Overall there is only little information on the adherence with palliative treatments of cancer patients (World Health Organization 2003 http://www.who.int/chp/knowledge/publications/adherence_report/en/#), since they may have a different motivation to take their medication than those receiving an adjuvant therapy (McCowan et al. 2008). The strength of our project is the population of unselected real-life patients who suffer from metastatic solid tumors. To our knowledge this is the first assessment of adherence in patients who are treated in an oncology group practice. According to current data approximately 600,000 cancer patients are treated annually in specialists’ practices in Germany (Berufsverband der Niedergelassenen Hämatologen und Onkologen in Deutschland e.V 2012 http://www.bnho.de/startseite.html).

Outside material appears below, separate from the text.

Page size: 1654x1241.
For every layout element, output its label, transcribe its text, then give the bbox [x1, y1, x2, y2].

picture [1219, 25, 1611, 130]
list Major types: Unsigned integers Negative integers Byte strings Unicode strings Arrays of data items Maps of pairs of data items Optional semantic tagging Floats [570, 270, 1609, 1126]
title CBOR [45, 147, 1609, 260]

We believe that in this setting it is feasible to assess adherence, only a small expenditure of additional time is necessary. But there are serious limitations which have to be considered. First of all, a retrospective analysis of prescription data is difficult and there are too many cases in which adherence could not be assessed adequately due to missing data. Secondly, we could only manage to survey about 50 % of all caregivers; analyses of concordance thus were limited to only a half of all investigated patients. Further limitations are the sample size of 128 patients and the cross-sectional unicenter design which made it impossible to address the question of persistence.

Conclusions

Patients suffering from metastatic solid tumors who are treated in an oncology group practice seem to be highly adherent with oral antineoplastic therapies. Nevertheless, a small group of about 5–10 % of patients exists who are not fully adherent.

There is no substantial concordance in adherence assessments of patients, attending physicians and caregivers. Retrospective analyses of prescription data are difficult due to lacking data. Still our method of considering different perspectives to assess adherence seems to be suitable in routine care but it has to be improved and validated in larger and more reliable trials.